Additional Useful Terminology

Carrying more than 90% of the world’s products over long distances, the shipping sector is the backbone of global trade. Many parties are involved in this intricate network, including shipping companies, customs officers, port authorities, manufacturers, and exporters. Each party is essential to ensuring the prompt, safe, and effective transportation of cargo.

However, navigating this complex system requires a consistent vocabulary in shipping terms. Proficiency in basic shipping jargon facilitates effective communication, optimizes processes, and manages the intricacies of the international shipping sector. Understanding the following terminology can enhance comprehension of the shipping process.


The International Chamber of Commerce (ICC) publishes standardized regulations for international trade known as Incoterms (International Commercial Terms). These terms specify the obligations of both buyers and sellers in foreign sales contracts, particularly regarding expenses, risks, and transportation.
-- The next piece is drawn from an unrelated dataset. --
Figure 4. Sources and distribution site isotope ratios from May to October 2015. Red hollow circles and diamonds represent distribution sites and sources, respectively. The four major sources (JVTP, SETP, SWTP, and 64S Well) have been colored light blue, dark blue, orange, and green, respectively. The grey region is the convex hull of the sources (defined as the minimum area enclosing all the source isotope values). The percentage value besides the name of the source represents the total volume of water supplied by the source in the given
It is crucial to have a comprehensive understanding of terms such as FOB (Free on Board), CIF (Cost, Insurance, and Freight), and DDP (Delivered Duty Paid).

Free on Board (FOB): Under FOB terms, the seller’s liability ceases when the goods pass over the ship’s railing at the port of loading, after which the buyer assumes responsibility for all costs and risks associated with shipping and customs clearance.
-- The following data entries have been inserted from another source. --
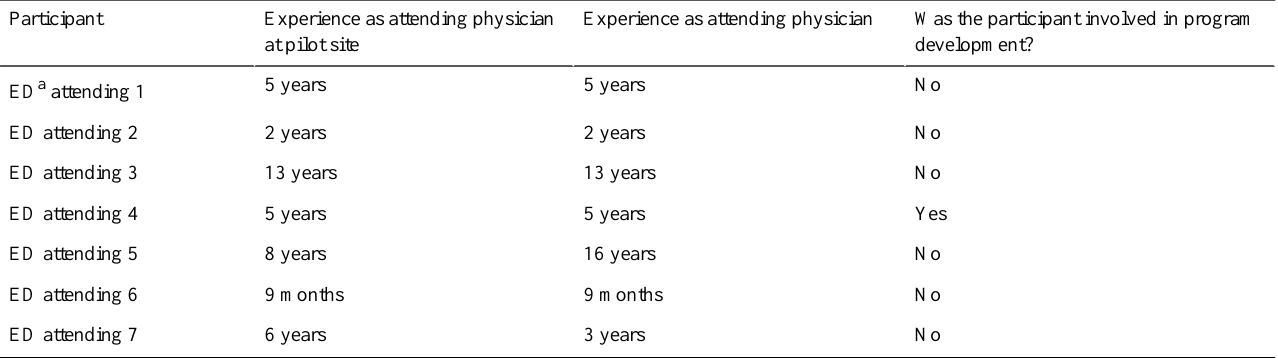
Table 2. Characteristics of emergency department attending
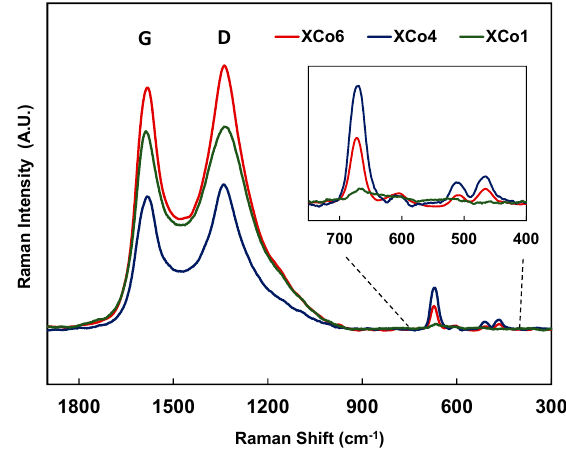
Figure 4. Raman spectra of the doped carbon xerogels.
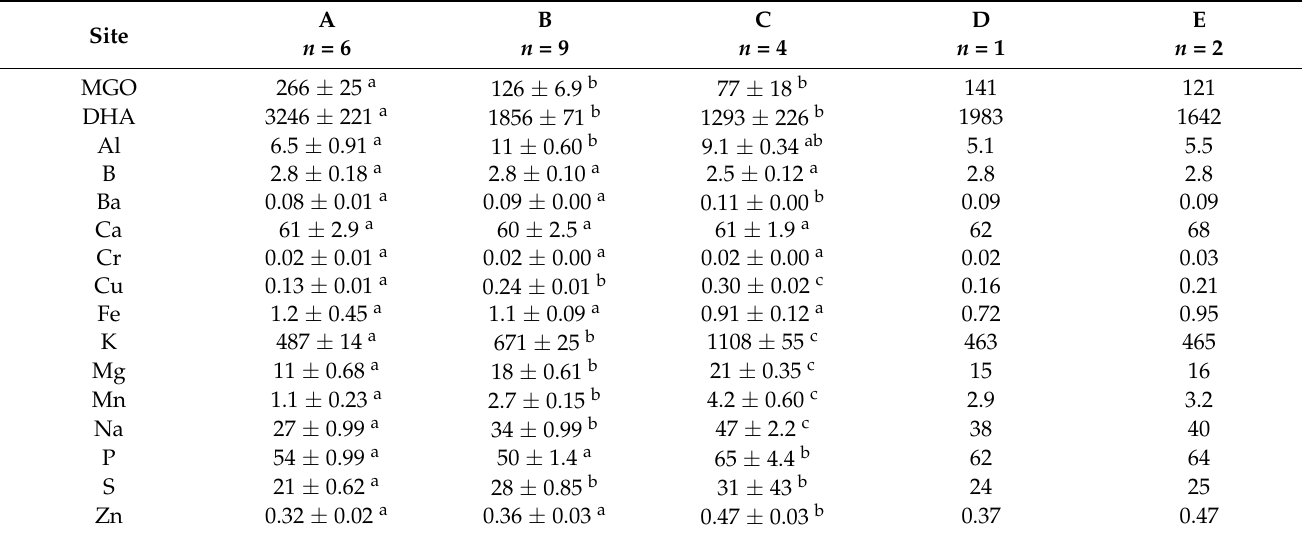
Table 1. Methylglyoxal (MGO), dihydroxyacetone (DHA), and elemental concentrations in honeys from sites A–E. The locations of the sites are shown in Figure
Cost, Insurance, and Freight (CIF): On CIF terms, the buyer covers minimum marine insurance, ocean freight to the port of discharge, and loading costs. However, the buyer assumes the risk of loss or damage to the cargo once it crosses the ship’s railing at the port of loading.

Delivered Duty Paid (DDP): DDP terms impose the highest level of responsibility on the seller, who is accountable for all expenses and liabilities associated with shipping the goods to the specified location at the buyer’s property, including customs clearance.

Cargo Handling Terminology

Lashing: Securing cargo to prevent movement or damage during transportation often involves fastening goods to a ship’s deck or inside a container using chains, straps, or specialized tools.

Dunnage: Cargo may be secured with airbag inserts, wood, or other protective materials to fill gaps and cushion against shocks and vibrations during transit.

Fumigation: Fumigation is the process of applying fumigants or insecticides to cargo to eliminate pests and prevent their spread, often required for compliance with import regulations, particularly for certain agricultural products.

Other Terms

Demurrage and Detention Charges: Shipping companies or terminal operators may impose charges when containers exceed their allotted time at ports or terminals. Detention fees apply to delays at the terminal, while demurrage fees apply to delays during the cargo’s ocean voyage. Understanding these fees helps companies manage costs associated with unforeseen delays.

Container Freight Station (CFS): A Container Freight Station (CFS) provides services including customs clearing, packing, unloading, storage, and other services related to containerized cargo. Shippers utilize CFS services for short-term storage before onward transportation, as well as for cargo consolidation or deconsolidation.


Gaining a grasp of the fundamental vocabulary of shipping empowers individuals to navigate the complexities of the global trade network. Understanding key terms minimizes the risk of delays or errors, enhances clear communication among stakeholders, and streamlines operations. Familiarity with shipment documentation, cargo classifications, essential shipping procedures, and other relevant jargon establishes a solid foundation for success in the ever-evolving shipping industry.

Industry associations and the internet offer abundant opportunities for further education. Online courses and trade journals provide deeper insights into specific aspects of logistics and shipping. By expanding knowledge and mastering shipping terms, individuals can significantly contribute to the global supply chain.